I may have ground the gears. I may have bumped the curb once or twice. Anyway, we wound up back at the motor vehicle office and the instructor heaved himself out of the car. “Well,” he said, “I suppose that’ll do”. I passed.
I didn’t need to become an ace rally car driver to drive. I just needed to be good enough to get my wife to the hospital two days later. See, driving wasn’t about my identity. It was a service that I performed for others.
Writing at work
Let’s go to work. Writing at work is a bloodsport. By time your draft has been reviewed by the manager and their manager’s manager, very little writing makes it out alive.
Instead what’s left is stuff like this: ‘the department is committed to the provision of employment services to assist trainees to participate in employment markets’.
Why do we inflict this stuff on each other?
Well, when I work with organisations and scratch beneath the surface, you run into this desperate fear of not being taken seriously. And that fear makes us cover ourselves.
It plays out differently. I work with academics who are terrified of other academics, because the one bit of information that they leave out is a one thing that the other academics will use to tailor work to shreds.
And I meet business owners and marketers who are terrified of being drowned out by the competition. So they feel like they’re only options to shout louder: to big note themselves.
And I meet public servants who are terrified of having their work sent back down to them covered in red pain, because it doesn’t sound ‘public servanty’ enough.
And that’s why the writing that comes out of government is a grey wall between them and the outside world.
But this time, it’s not just about personal fear, even personal skill. And that’s because the place we work has an ego of its own: a tendency to put itself at the centre of the conversation that forms a culture of writing.
That culture is holding a pen when we write a draft, and it’s breathing down our necks, when we review what someone else has done and decide if it passes the standard.
So what should we do?
Writing is relationship
Well, at some point, you’ll hear that you should write for your audience: find the you that you want to reach and just write with them in mind. I wish it was that easy.
At 25 in the final stages of a relationship, I thought I had a pretty good idea of what our issues were and how to solve So I drew my girlfriend a diagram. It had arrows and everything, it made perfect sense to me. It didn’t make sense to her. My diagram wasn’t enough to save our relationship.
Now, you might be a 25 year old male who takes himself a little bit too seriously. Or a massive government department that takes itself a little bit too seriously. The same tendency is there: to project ourselves outwards on the people we’re trying to reach.
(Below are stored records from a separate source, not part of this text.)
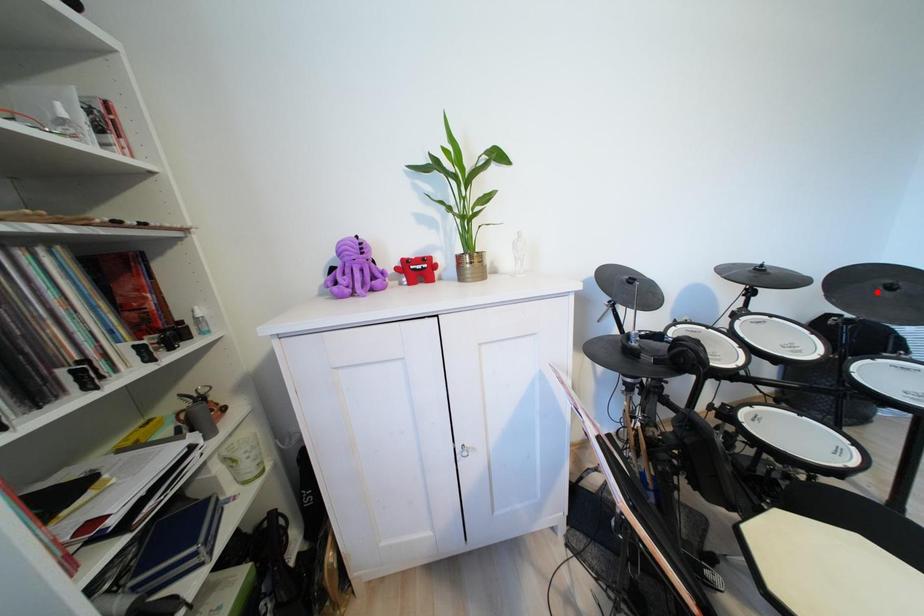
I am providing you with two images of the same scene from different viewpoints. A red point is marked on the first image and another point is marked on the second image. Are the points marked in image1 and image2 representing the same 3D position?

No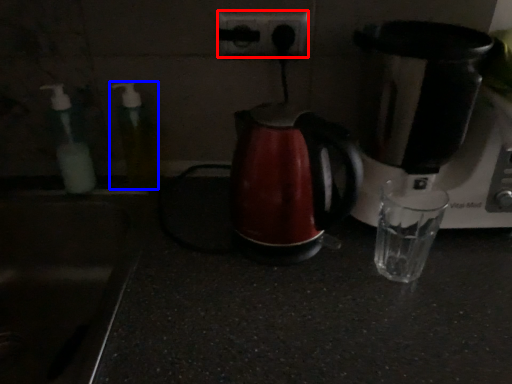
Question: Which object is further to the camera taking this photo, power plugs and sockets (highlighted by a red box) or bottle (highlighted by a blue box)?

Choices:
 (A) power plugs and sockets
 (B) bottle

Answer: (A)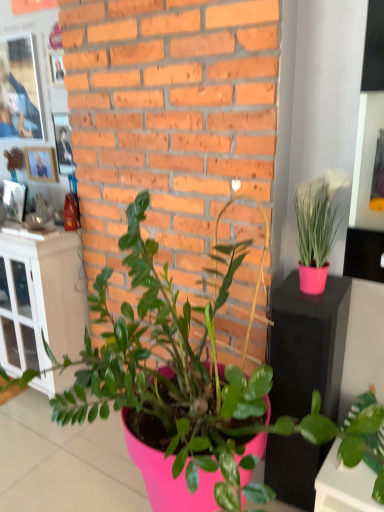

To think that they see the world as we see it.
This is a bias that psychologists call the curse of knowledge. And here’s the kicker. The research also shows that we think it’s a bias other people have. We think we’re immune. And I know this because I used to think that, as a writer, I was gifted with a mystical insight directly into other people’s minds. Then I discovered user experience research, or UX for short. What it boils down to is this: actually listening. Going out and meeting the people that we’re trying to reach, learning their language and letting them tell us what they need.
It’s not about you
Because the standard for our writing is not does it make sense to us, but: does it make sense to them? Now, this is going to be massively challenging, because it means changing an organization’s whole culture of writing. And that culture over the years is built on habits that make us feel safe and important.
So why do it? Well, when we let go of our assumptions, when we strip away the pretence and the defensiveness, the writing that emerges is interesting, vital and human. And for ourselves, we discover the satisfaction of being useful. Writing is an act of service.